**** Provided material
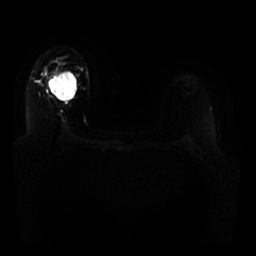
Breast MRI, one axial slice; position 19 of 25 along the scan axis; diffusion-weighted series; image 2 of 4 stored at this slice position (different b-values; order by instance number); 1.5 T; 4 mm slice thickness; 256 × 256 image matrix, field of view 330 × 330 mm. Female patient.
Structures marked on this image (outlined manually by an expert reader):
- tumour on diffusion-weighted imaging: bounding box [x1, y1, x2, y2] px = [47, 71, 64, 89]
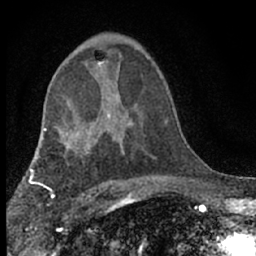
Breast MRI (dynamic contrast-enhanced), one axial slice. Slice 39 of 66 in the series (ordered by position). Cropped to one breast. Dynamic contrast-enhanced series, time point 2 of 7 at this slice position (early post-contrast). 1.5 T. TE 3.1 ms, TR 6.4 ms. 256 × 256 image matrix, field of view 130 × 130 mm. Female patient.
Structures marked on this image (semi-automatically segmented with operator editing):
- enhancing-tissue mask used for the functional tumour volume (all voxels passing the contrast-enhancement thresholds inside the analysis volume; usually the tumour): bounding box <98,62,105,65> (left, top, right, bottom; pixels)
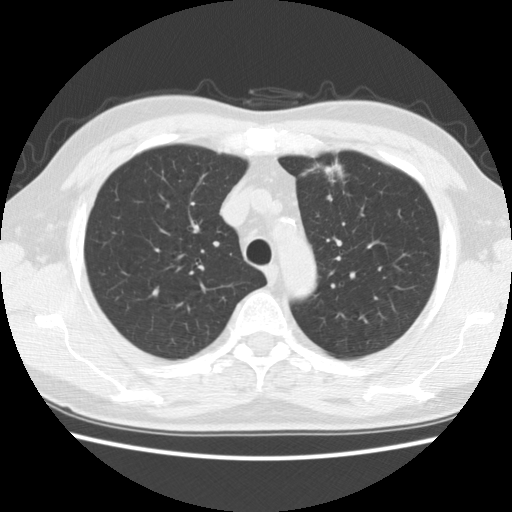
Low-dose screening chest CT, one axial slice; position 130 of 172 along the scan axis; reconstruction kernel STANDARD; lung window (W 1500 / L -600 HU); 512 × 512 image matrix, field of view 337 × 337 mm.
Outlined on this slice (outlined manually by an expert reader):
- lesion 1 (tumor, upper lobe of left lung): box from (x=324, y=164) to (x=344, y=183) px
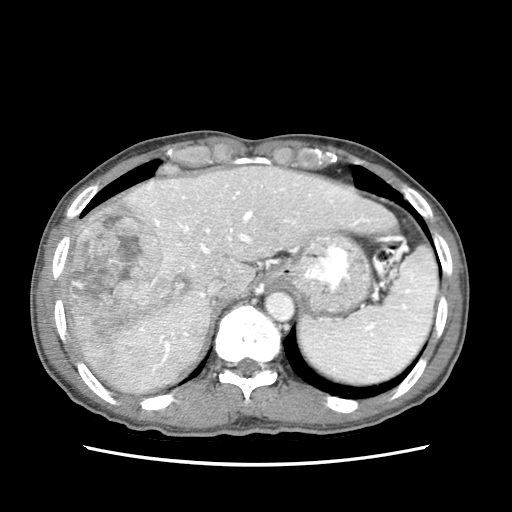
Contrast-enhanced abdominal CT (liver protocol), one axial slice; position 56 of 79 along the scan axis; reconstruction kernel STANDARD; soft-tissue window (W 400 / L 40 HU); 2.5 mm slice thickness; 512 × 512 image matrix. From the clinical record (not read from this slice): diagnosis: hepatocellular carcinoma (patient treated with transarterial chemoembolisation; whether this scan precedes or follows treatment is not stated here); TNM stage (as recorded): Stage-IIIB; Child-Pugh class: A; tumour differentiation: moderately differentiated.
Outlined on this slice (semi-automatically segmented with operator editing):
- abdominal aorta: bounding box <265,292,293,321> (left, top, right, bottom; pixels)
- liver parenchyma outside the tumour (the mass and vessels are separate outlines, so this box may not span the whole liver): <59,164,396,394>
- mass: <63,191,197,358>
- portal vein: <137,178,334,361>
********
> **The task**: Without including any pictures, reproduce the listing exactly.

> **The completed task**:
Breast MRI, one axial slice; position 19 of 25 along the scan axis; diffusion-weighted series; image 2 of 4 stored at this slice position (different b-values; order by instance number); 1.5 T; 4 mm slice thickness; 256 × 256 image matrix, field of view 330 × 330 mm. Female patient.
Structures marked on this image (outlined manually by an expert reader):
- tumour on diffusion-weighted imaging: bounding box [x1, y1, x2, y2] px = [47, 71, 64, 89]
Breast MRI (dynamic contrast-enhanced), one axial slice. Slice 39 of 66 in the series (ordered by position). Cropped to one breast. Dynamic contrast-enhanced series, time point 2 of 7 at this slice position (early post-contrast). 1.5 T. TE 3.1 ms, TR 6.4 ms. 256 × 256 image matrix, field of view 130 × 130 mm. Female patient.
Structures marked on this image (semi-automatically segmented with operator editing):
- enhancing-tissue mask used for the functional tumour volume (all voxels passing the contrast-enhancement thresholds inside the analysis volume; usually the tumour): bounding box <98,62,105,65> (left, top, right, bottom; pixels)
Low-dose screening chest CT, one axial slice; position 130 of 172 along the scan axis; reconstruction kernel STANDARD; lung window (W 1500 / L -600 HU); 512 × 512 image matrix, field of view 337 × 337 mm.
Outlined on this slice (outlined manually by an expert reader):
- lesion 1 (tumor, upper lobe of left lung): box from (x=324, y=164) to (x=344, y=183) px
Contrast-enhanced abdominal CT (liver protocol), one axial slice; position 56 of 79 along the scan axis; reconstruction kernel STANDARD; soft-tissue window (W 400 / L 40 HU); 2.5 mm slice thickness; 512 × 512 image matrix. From the clinical record (not read from this slice): diagnosis: hepatocellular carcinoma (patient treated with transarterial chemoembolisation; whether this scan precedes or follows treatment is not stated here); TNM stage (as recorded): Stage-IIIB; Child-Pugh class: A; tumour differentiation: moderately differentiated.
Outlined on this slice (semi-automatically segmented with operator editing):
- abdominal aorta: bounding box <265,292,293,321> (left, top, right, bottom; pixels)
- liver parenchyma outside the tumour (the mass and vessels are separate outlines, so this box may not span the whole liver): <59,164,396,394>
- mass: <63,191,197,358>
- portal vein: <137,178,334,361>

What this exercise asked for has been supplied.